Hometown: Nelsonville, Ohio
School: Olney Friends School
Sponsor Club: Whitehall-Bexley, Ohio
Host District: 2420
Host Club: The Rotary Club of Istanbul
Merhaba! My name is Amihan Tindongan and I now live in Istanbul, Turkey! Rotary International granted me this amazing opportunity to come to arguably the most beautiful city in the world! Back in Ohio, I was born and raised just outside of Athens, home of Ohio University. From the foothills of the Appalachians, to a major European/Middle Eastern city is the biggest culture shock I have experienced yet. This past spring I graduated from Olney Friends School, my second home. There I enjoyed working on the farm, learning Spanish, and living with a great community. I have a younger sister (currently attending Olney), an older brother Torin and an older sister Joannah. My family was very supportive ( and jealous!) of my decision to go abroad, I hope they all have the chance to see this incredible city soon. Among many goals, I hope I can attain fluency in the very beautiful Turkish language. Many thanks to my family, District 6690, District 2420, and Rotary International, çok teşekkür ederim!

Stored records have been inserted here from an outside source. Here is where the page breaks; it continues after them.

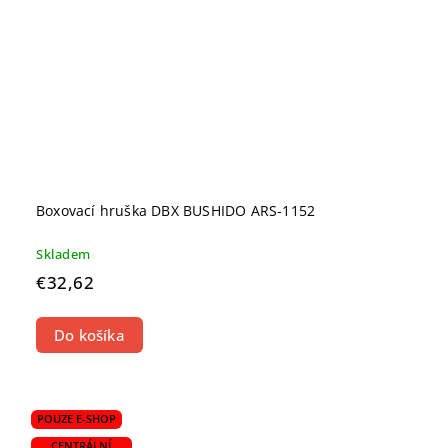
Boxovací hruška DBX BUSHIDO ARS-1152
Skladem
€32,62
Do košíka
POUZE E-SHOP
CENTRÁLNÍ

Monthly letters to the Bexley-Whitehall Rotary club (my sponsor club!)
November 1: Month two! I can’t believe how fast it’s going already! By now I feel comfortable getting where I need to go, which for me is a big step because I had very limited experience with public transportation before coming here. I feel like my language is improving, my host sister encourages me to try to only speak Turkish and I found that flashcards are very helpful for me. We used to have language classes every weekend but they were postponed until after the elections (Nov 1) so that we wouldn’t have to travel through certain high population areas of the city. I go to Rotary club meeting every Tuesday with Bruno (16, Brazil). There are always impressive and interesting speakers including, women in leadership positions and business, and the elections in the media. I continue to go to to school, last Friday was United Nations Day so all the exchange students met at one high school that had a program prepared. My host sister Zeynep who is currently in Brasil gave me a list of her favorite places so I could further explore the local spots. Last weekend there was a Halloween party at one of the Rotarians houses, Everyone dressed up and there was good food, but most importantly there was a Galatasaray vs. Fenerbahçe football game! For those of you who don’t know, they are the two most rivaled teams in Turkiye. The 29th of October was Republic Day, the celebration of Turkiye becoming a republic, usually it is celebrated by huge parades and carrying the biggest Turkish flag. This year most of the festivities were cancelled. I am closer still with the exchange students and Rotex. I have a “Bucket List”, the idea came from my friend Cameron, a two time Rotary Exchange student (18yo, Denmark ‘13-’14, Turkey ‘15-’16). It is comprised mostly of little things like “try x food” or “go to a Turkish bath house”. Homesickness isn’t really getting to me, but I do miss autumn! I feel like Turkish weather is skipping straight from summer to winter. All in all, everything is still wonderful, happy Halloween everyone.
October 1: Wow. I feel like I am living my dream. It has been better than I ever expected! My trip here went very smoothly. On my third day, me and the other 19 students in the Istanbul District took a 12 hour bus ride to the beautiful vacation city of Antalya! The EEMA conference (the Europe, Eastern Mediterranean, Middle East, and Africa Rotary Youth Exchange conference) was held there and I think I really learned a lot about how Turkish Rotary works. I also met every exchange student in Turkey which was quite an experience! I knew people came on exchange for all sorts of differents reasons, and that we all learn, grow, change differently, EEMA was a perfect representation of who we are. I attended my first Rotary meeting the following week, they were very welcoming. Then my first day of school, I only went for two days that week because I headed of to my district’s orientation which was also a lot of fun. The students in our district get along very well because we spent the whole next week together at language class everyday. Language class was very helpful and will continue on the weekends. The following week was the holiday of Bayram, everyone was celebrating, this is a holiday in which animals (sheep and cows) are bought and butchered and their meat shared with the poor throughout the whole country. Some exchange students were uncomfortable with this but I took it as an opportunity to learn more about Islam. I spent the week of Bayram exploring Istanbul, doing all the touristy things, and sightseeing. It truly is a remarkable city and I am so grateful to live here. As for the six B’s: I have said yes to many things I would normally have been uncomfortable with, most notably riding the Marmaray (a metro that passes under the Bosphorus) even though I have a fear of deep water. I used Bayram as a learning opportunity, I believe the whole holiday says a lot about Turkish culture. Even though Turkish is a very difficult language and I am often frustrated, I study everyday and have definitely improved tremendously. I make sure to help as much as I can around the house, cleaning up, preparing meals, running errands. It feels good to be a part of a family. As for living in the moment, I have unconsciously left my social networks alone. I can honestly say this is probably only the fourth or fifth time I have opened my laptop all month. The only social networking I use is to communicate with my family and friends here in Istanbul.